Acknowledging its current limitations, Sora may face challenges in accurately simulating the physics of complex scenes and understanding specific cause-and-effect instances. Spatial details and precise descriptions of events over time can pose difficulties for the model. Despite these weaknesses, Sora’s diffusion model, which gradually transforms static noise into a video over multiple steps, allows it to maintain subject consistency even when temporarily out of view.
OpenAI mentions Sora’s use of a transformer architecture similar to GPT models, enabling superior scaling performance. Data representation involves smaller units called patches, akin to tokens in GPT, facilitating training on a wider range of visual data with different durations, resolutions, and aspect ratios.

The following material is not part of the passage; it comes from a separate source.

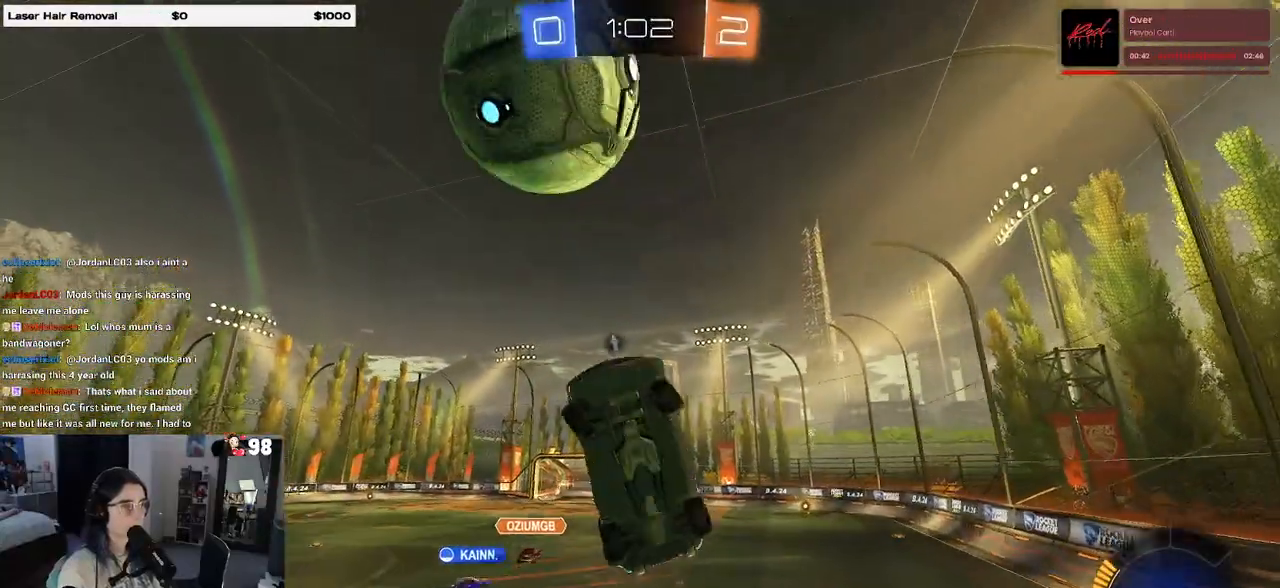
{"buttons": ["R1"], "left_stick": "left", "right_stick": "center", "events": [[117, "left_stick", "right"], [333, "L1", "up"], [367, "left_stick", "center"], [417, "left_stick", "left"]]}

Building on previous research in DALL·E and GPT models, Sora incorporates the recaptioning technique from DALL·E 3, generating highly descriptive captions for visual training data. This enhances the model’s ability to faithfully follow user instructions in generated videos.
Sora’s versatility extends to generating videos solely from text instructions, animating existing still images with precision, and extending or filling in missing frames in existing videos. The model is positioned as a foundation for advancing AI capabilities in understanding and simulating the real world, marking a significant milestone in the journey towards achieving Artificial General Intelligence (AGI).